The Roar
The Roar



Everything you wanted to know about the Tim Peele ice hockey incident

(Photo by Mark Blinch/NHLI via Getty Images)
Roar Rookie
29th March, 2021

Here is where followers’ questions about the past week in hockey and the NHL are answered in depth from the viewpoint of someone who follows the game very closely in many regards.

This week we will take a look at the NHL’s decision to fire referee Tim Peele after the hot mic incident, discussing how the divisions are set up this year and how it may look in the future, and the individual awards at the halfway point of the season.

Was the NHL’s decision to fire Tim Peel the right one?
I think it was the right call to fire referee Tim Peel after hearing comments mid-game about makeup calls. The game is very fast and referees do miss calls all the time, that’s why there are two of them out there.

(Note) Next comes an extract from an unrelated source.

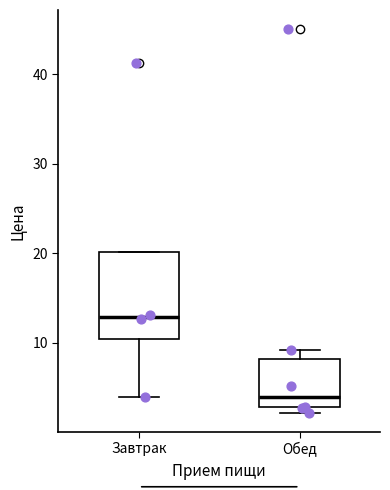

Reading left to right, transcribe this box plot: for each box, give where its median line is, the range the box spans, and where its two whiskers end, as read against the y-axis. The values are not printed on the chart, so give them approximately, as read against the axis.

Завтрак: median 13, box 10 to 20, whiskers 4 to 20
Обед: median 4, box 3 to 8, whiskers 2 to 9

There has always been an issue and speculation about people thinking referees do call makeup calls if they feel like they have screwed up a call and are feeling the pressure from the other team and fans but this just confirms one case that the speculation is right.

That form of reffing is uneven, calling something that isn’t a penalty just to cover your own skin and it isn’t impartial. All teams get bad calls against them, and if a makeup call is given later in the game, that could screw over a team in a more important time of the game.

Many calls are missed, but that is part of human error with the speed of the game. Enforcing this action against Tim shows the rest of the referees the consequences of not following the rulebook while officiating so as to cause less of these issues in the future.

Should the NHL keep the divisions how they are permanently?
Keeping the divisions the same would create some new and exciting rivalries but also keep some of the older ones still intact for more games. It would be a different look than this year of course because each team would play every team again at least twice and less than eight games against their division.

This year has given the opportunity for these new teams to have rivalries created if they were in fact going to go with these divisions moving forward.

The travel for some teams isn’t ideal to travel across the country more times than usual, but that could be fixed with also continuing with the baseball style schedule where teams would play multiple games against each other in a row.


Who are the leaders for the personal trophies at the halfway mark of the season?
I’d say the top three in contention for the Hart trophy at the halfway mark is Connor McDavid, Patrick Kane, and Auston Matthews. McDavid is running away with the scoring race and has tied Matthews in goals after Auston’s fast start and goal scoring tear he was on earlier before Matthews scored the OT winner versus the Oilers Saturday night.

There is no way Chicago would be where they are without Kane and what he does every night for them.

The Vezina trophy would be a race between 4-5 goalies currently, being Andrei Vasilevskiy, Marc-Andre Fleury, Semyon Varlamov, Philipp Grubauer, and Thatcher Demko. Vasilevskiy’s record is amazing, leading in wins and SVper cent among the others.

Fleury has a great record and stats across the board to go with it, currently second in SVper cent. Of the group, Grubauer has the second most wins and the best GAA of the goalies while also leading in shutouts. Varlamov has great stats behind an Islanders team that plays well in front of him.

Demko has faced the most shots in the league and has the second best goals saved above expected behind Vas on a Canucks team that doesn’t help very much defensively. So, this race for now comes down to Vasilevskiy, Grubauer, and Fleury in the lead in my opinion.

For the Calder trophy I think Kirill Kaprizov is running away with it with a wide margin in most of the categories. Behind him it is close between the Wild goalie Kappo Kahkonen and Tim Stutzle who are both having great rookie years.

In recent weeks Kevin Lankinen has fallen out of the race for top three but Jason Robertson and Oliver Wahlstrom have been making a name for themselves and might have a chance to move up in the rankings based on their second half of the season.

A decent advantage between the forwards is how much ice time Kaprizov gets compared to his rookie competition where he is skating over 18 min a night while the others are 16 or below, pushing it all the way to Wahlstrom who doesn’t even get 12 min of ATOI.


The Norris trophy is a closer race at this point with many names in the hunt, in my opinion lead by Victor Hedman, Jeff Petry, and Drew Doughty in that order.

Others I would say are in contention are Darnell Nurse, John Carlson, Dougie Hamilton, Adam Fox, and Tyson Barrie.

Hedman is leading in points and powerplay points and at the top of average time on ice and plus/minus among defencemen, overall dominant. Petry has the most goals among defencemen and right up at the top in shooting per cent and plus/minus as well.

Doughty and Nurse both log a ton of minutes as well as have a great shooting per cent. Doughty gets the edge in powerplay points but Nurse has been one of the most dominant even strength defender. Barrie has been a machine with assists but a lot of them have been second so it decreases the value.

Hamilton has a 13 game point streak going and has greatly improves defensively. Fox has been dominant at both ends as well while racking up the powerplay points and minutes. His numbers over the last five games totaling 13 points too has shot Adam up into the conversation as of late.